The last eight weeks really have been a daze. The will and the stamina to make contact to thank you just wasn’t there. I’m sorry. I was just too worn out.
So what did I do all that time? I took it easy. It’s funny. This taking it easy business was kind of nice. I’d never done it before.
Of course a lot of thinking went on but I will avoid sharing here “What cancer taught me.”
Why?
I don’t know yet.
Then, unexpectedly, six months later, he suffered a mild stroke. He returned to his original oncologist and received a sobering diagnosis. The cancer was back with a vengeance. It had metastasized in his lymph nodes, in several sites within his chest, parts of his abdomen and sternum. You don’t have to be a trained oncologist to know this is very serious. Systemic, inoperable, and treatable only by chemotherapy, but first he needs to get his blood condition back in order.

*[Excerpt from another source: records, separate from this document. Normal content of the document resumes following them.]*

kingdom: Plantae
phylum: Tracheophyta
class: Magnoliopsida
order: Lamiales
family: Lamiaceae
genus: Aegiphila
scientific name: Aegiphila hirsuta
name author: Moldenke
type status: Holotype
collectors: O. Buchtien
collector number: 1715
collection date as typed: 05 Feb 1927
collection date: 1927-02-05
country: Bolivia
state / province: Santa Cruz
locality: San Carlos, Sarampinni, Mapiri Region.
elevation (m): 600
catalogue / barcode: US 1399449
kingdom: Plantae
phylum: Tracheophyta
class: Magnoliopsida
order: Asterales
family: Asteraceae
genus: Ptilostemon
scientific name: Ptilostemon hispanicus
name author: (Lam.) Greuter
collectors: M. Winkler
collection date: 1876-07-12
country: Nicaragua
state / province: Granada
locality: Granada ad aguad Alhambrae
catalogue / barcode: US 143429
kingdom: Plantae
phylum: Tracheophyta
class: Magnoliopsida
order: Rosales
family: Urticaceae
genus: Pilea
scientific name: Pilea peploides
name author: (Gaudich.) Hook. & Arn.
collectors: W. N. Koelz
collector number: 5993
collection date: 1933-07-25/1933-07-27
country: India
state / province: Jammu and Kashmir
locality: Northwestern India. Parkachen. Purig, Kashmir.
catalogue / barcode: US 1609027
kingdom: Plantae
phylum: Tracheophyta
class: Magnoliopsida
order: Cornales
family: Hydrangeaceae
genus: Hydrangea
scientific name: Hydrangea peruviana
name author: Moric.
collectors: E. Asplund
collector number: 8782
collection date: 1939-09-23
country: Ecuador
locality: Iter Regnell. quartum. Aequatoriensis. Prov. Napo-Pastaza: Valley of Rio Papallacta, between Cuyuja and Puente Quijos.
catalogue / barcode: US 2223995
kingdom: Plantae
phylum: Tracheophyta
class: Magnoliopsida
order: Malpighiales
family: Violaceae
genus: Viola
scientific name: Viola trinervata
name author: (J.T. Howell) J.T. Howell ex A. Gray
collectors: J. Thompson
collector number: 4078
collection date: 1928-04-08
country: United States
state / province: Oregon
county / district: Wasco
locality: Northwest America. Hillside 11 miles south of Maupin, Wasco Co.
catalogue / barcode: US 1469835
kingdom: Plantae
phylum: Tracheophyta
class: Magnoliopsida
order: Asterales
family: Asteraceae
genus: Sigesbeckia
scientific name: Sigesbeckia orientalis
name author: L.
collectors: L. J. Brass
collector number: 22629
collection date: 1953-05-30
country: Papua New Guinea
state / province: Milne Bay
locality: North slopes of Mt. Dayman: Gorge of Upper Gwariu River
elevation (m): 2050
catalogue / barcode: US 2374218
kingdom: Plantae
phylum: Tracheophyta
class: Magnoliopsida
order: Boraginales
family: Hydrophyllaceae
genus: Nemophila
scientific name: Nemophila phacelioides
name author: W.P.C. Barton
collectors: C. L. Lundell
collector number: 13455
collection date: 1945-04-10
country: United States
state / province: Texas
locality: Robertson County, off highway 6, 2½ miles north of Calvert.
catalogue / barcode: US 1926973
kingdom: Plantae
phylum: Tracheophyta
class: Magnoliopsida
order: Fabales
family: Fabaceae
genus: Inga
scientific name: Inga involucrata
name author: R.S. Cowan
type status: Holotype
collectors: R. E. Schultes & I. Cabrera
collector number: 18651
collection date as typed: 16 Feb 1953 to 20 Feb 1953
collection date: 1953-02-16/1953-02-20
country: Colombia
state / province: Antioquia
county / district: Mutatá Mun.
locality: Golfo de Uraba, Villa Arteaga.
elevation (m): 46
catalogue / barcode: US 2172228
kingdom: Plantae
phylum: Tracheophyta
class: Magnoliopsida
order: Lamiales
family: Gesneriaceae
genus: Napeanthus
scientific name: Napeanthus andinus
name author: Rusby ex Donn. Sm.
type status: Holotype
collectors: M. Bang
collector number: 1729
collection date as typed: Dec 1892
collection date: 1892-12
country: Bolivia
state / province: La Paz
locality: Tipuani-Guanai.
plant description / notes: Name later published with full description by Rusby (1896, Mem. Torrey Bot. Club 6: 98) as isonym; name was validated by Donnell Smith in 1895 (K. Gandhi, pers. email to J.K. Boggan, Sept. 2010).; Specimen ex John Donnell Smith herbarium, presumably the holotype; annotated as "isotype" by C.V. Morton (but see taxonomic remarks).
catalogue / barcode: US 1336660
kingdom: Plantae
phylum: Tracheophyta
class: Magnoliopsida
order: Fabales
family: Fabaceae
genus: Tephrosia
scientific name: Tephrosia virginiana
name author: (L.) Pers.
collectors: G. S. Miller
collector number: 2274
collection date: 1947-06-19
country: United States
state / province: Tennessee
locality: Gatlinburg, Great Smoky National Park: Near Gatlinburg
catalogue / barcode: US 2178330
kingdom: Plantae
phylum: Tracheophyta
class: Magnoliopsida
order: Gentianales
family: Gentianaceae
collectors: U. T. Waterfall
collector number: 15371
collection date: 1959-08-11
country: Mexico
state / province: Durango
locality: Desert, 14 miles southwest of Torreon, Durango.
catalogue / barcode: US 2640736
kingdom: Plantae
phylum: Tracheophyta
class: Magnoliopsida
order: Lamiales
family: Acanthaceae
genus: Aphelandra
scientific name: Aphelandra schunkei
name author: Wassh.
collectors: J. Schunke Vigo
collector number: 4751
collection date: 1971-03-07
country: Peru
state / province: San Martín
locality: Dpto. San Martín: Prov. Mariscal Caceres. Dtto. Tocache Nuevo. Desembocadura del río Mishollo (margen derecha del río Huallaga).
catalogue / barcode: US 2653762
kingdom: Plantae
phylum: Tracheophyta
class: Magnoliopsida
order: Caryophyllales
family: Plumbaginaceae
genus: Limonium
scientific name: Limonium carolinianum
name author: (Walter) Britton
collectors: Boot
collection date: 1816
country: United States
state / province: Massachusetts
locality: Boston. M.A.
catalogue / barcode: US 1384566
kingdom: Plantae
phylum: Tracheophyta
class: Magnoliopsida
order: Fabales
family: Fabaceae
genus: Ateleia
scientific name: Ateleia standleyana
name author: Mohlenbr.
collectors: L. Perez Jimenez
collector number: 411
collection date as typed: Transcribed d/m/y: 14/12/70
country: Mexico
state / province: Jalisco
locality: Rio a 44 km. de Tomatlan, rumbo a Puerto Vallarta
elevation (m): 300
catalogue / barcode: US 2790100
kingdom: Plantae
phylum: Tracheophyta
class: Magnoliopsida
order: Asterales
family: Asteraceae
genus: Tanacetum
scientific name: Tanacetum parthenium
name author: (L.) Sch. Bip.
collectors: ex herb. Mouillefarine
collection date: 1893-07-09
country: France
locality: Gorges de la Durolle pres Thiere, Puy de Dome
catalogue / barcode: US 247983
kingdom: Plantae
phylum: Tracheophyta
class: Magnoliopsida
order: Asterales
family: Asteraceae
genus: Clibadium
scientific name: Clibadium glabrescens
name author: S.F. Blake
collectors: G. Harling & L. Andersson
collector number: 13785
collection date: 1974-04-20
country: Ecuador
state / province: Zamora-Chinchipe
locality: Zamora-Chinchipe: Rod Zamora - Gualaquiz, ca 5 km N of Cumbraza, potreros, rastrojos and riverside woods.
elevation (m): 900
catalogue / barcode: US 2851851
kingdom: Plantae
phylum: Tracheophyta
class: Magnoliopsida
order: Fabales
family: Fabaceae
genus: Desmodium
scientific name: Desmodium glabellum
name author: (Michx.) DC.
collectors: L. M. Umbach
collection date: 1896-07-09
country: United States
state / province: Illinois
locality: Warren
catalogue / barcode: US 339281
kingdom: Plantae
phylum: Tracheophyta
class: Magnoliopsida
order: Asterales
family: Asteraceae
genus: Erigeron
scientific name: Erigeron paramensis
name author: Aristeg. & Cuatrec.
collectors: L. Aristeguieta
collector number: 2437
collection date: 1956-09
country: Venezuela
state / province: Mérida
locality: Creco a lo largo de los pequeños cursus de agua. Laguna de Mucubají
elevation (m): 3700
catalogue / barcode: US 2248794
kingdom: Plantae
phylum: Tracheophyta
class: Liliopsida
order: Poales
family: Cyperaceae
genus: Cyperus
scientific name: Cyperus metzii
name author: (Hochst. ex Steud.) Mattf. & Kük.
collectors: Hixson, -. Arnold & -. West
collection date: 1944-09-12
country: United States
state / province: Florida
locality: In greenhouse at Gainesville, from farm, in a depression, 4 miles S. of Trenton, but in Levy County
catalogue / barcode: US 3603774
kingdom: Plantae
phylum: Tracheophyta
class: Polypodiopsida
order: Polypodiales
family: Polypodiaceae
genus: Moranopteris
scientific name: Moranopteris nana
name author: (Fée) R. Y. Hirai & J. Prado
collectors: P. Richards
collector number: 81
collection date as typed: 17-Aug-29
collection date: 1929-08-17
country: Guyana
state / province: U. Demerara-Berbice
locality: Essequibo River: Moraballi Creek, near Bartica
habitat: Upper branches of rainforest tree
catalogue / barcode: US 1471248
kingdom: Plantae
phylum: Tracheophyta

As I write this he and his family are committed to a radical gene therapy treatment at the National Institutes of Health. And our family is committed to helping however we can, which is mostly through the application of love and prayer.
I received this news as I was staying close to a longtime NBC News colleague whose wife and I were diagnosed with multiple myeloma about the same time. My friend’s wife seemed to be doing well at a New York City hospital until suddenly, in late 2014, she suffered a serious stroke and was completely noncommunicative. Slowly, she began to respond and we all had renewed hope. Her husband was, as they say, “cautiously optimistic,” until she suffered a severe relapse. He knew what the specialists were telling him: The chances of recovery were gone.